Lettre à Nathanaël (extrait du septième livre)


Tu n'imagines pas, Nathanaël, ce que peut devenir enfin cet abreuvement de lumière ; et la sensuelle extase que donne cette persistante chaleur… Une branche d'olivier dans le ciel ; le ciel au-dessus des collines ; un chant de flûte à la porte d'un café… Alger semblait si chaude et pleine de fêtes que j'ai voulu la quitter pour trois jours ; mais à Blidah, où je me réfugiais, j'ai trouvé les orangers tout en fleurs…

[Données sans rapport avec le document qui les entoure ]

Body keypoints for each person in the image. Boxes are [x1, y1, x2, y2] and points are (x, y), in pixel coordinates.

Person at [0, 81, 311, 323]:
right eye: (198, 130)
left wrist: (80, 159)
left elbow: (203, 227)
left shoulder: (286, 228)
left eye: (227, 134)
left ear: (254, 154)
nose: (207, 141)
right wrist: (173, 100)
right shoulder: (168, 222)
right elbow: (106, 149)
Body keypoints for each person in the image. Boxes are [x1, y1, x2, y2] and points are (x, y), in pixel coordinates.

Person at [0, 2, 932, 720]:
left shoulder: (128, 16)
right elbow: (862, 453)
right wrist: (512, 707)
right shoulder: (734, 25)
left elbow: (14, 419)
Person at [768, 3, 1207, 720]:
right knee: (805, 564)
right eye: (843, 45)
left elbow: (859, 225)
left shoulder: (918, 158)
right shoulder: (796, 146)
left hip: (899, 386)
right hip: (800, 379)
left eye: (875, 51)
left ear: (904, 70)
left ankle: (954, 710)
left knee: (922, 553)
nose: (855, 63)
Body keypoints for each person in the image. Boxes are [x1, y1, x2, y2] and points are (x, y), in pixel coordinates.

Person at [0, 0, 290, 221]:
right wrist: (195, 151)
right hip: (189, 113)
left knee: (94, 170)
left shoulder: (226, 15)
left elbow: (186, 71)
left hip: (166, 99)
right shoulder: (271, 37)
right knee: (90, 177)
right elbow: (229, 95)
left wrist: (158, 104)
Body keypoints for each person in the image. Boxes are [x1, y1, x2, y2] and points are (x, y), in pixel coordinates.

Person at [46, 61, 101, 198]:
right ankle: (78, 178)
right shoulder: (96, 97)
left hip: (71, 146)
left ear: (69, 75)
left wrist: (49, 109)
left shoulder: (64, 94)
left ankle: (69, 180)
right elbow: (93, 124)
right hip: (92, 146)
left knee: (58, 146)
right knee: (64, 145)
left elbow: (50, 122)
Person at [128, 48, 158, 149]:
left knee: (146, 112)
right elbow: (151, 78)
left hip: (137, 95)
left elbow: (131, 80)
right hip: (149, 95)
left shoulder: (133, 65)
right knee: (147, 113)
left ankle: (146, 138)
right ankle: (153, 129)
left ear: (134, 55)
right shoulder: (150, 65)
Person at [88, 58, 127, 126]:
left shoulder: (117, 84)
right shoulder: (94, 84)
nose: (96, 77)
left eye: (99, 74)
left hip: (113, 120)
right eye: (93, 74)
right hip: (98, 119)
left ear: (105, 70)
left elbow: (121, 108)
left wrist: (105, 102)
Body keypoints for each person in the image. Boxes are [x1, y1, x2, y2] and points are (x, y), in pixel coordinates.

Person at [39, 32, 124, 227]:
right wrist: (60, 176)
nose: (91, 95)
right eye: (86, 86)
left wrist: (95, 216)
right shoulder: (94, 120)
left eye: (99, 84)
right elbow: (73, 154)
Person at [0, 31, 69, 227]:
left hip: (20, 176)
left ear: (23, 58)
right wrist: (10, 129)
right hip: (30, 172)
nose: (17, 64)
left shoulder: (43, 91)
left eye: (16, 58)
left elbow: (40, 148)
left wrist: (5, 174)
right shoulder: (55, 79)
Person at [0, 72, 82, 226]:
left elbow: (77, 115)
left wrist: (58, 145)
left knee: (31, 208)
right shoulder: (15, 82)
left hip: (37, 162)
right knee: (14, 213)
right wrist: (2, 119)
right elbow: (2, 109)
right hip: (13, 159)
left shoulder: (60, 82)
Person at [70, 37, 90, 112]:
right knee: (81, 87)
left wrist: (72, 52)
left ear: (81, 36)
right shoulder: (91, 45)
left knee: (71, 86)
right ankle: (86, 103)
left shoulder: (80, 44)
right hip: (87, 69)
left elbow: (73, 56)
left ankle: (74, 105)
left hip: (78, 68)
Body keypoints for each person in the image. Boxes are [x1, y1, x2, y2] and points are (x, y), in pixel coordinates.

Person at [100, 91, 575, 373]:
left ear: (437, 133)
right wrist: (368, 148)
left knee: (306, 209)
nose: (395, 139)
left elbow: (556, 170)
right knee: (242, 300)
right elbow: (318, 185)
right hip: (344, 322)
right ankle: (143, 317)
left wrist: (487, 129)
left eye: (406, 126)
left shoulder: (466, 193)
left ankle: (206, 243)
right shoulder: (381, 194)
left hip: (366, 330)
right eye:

Je sors dès le matin ; je me promène ; je ne regarde rien et vois tout ; une symphonie merveilleuse se forme et s'organise en moi, des sensations inécoutées. L'heure passe ; mon émoi s'allentit, comme la marche du soleil moins verticale se fait plus lente. Puis je choisis, être ou chose, de quoi m'éprendre, - mais je le veux mouvant, car mon émotion, sitôt fixée, n'est plus vivante. Il me semble alors à chaque instant nouveau n'avoir encore rien vu, rien goûté. Je m'éperds dans une désordonnée poursuite de choses fuyantes. Je courus hier au haut des collines Blidah, pour voir un peu plus longtemps le soleil ; pour voir se coucher le soleil et les nuages ardents colorer les terrasses blanches. Je surprends l'ombre et le silence sous les arbres ; je rôde dans la clarté de la lune ; j'ai la sensation souvent de nager, tant l'air lumineux et chaud m'enveloppe et mollement me soulève…

… Je crois que la route que je suis est ma route et que je la suis comme il faut. Je garde l'habitude d'une vaste confiance qu'on appellerait la foi, si elle était assermentée.


André Gide, Les nourritures terrestres, Gallimard, La Pléiade, 1958.